Bitcoin price has been steadily ranging this past week. However, looking at the Daily chart, BTC is on an uptrend. Can it sustain this trend or will there be a pullback this coming week? Let’s find out
Previous Bitcoin Analysis
Last week Bitcoin took a sharp nosedive from the $31,000 mark after the United States dumped 8200 BTC on the market. Nevertheless, the dump was insignificant in the greater scheme of things since Bitcoin was still in an uptrend. While the price of Bitcoin has remained in consolidation for the most part of the week, it still has been trading above its 50-day moving average.
Additionally, the recent dip to $29,000 was quickly bought up by investors, indicating strong support at lower levels.
Bitcoin Price Next Week
A gigantic ascending triangle has been forming over the past six months and is almost nearing its end. Ascending triangles can indicate a potential breakout to the upside. They are formed by a horizontal resistance level and a rising trendline. As the price approaches the resistance level, it may bounce off it multiple times, creating a series of higher lows. This results in a triangle shape that points upwards, hence the name ascending triangle.

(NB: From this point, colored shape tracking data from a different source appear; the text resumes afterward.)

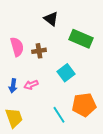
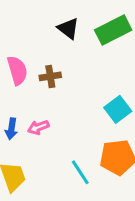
green rectangle: (81, 39) -> (113, 30), moved, turned -50
cyan square: (66, 73) -> (118, 109), moved

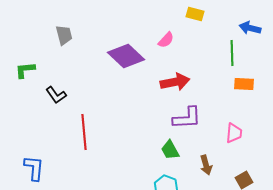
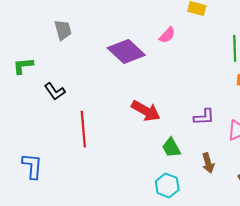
red arrow: (175, 82) -> (146, 111), moved, turned 40
purple L-shape: (187, 118) -> (204, 117), moved, size x0.7

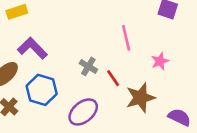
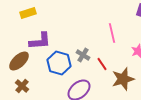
purple L-shape: (32, 48) -> (40, 41), turned 130
blue hexagon: (42, 90) -> (59, 63), moved

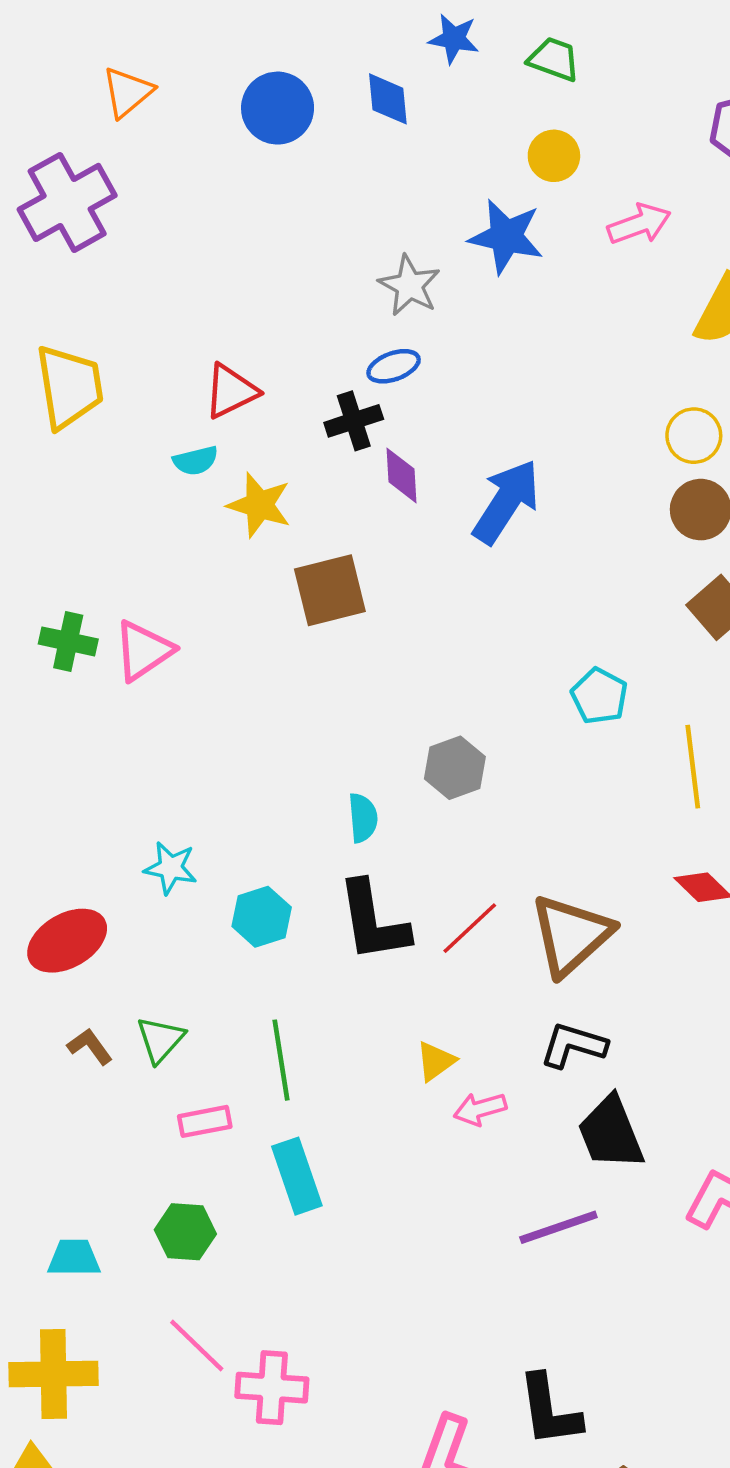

Traders look for a breakout above the resistance level as an indication of a potential bullish move. The breakout should be accompanied by high trading volume to confirm the validity of the pattern. The target price for the breakout is usually calculated by measuring the distance between the highest and lowest points of the triangle and adding it to the breakout point.
This puts the price of Bitcoin at around $46,000 to $48,000 in four to five months.
Final Thoughts
Overall, while there are some positive signs for a potential bullish breakout, it is important to keep in mind that the cryptocurrency market is highly volatile and unpredictable. Therefore, it is crucial to closely monitor market trends and news developments to make informed decisions.
DISCLAIMER: The work included in this article is based on current events, technical charts, company news releases, and the author’s opinions. It may contain errors, and you shouldn’t make investment decisions based solely on what you read here.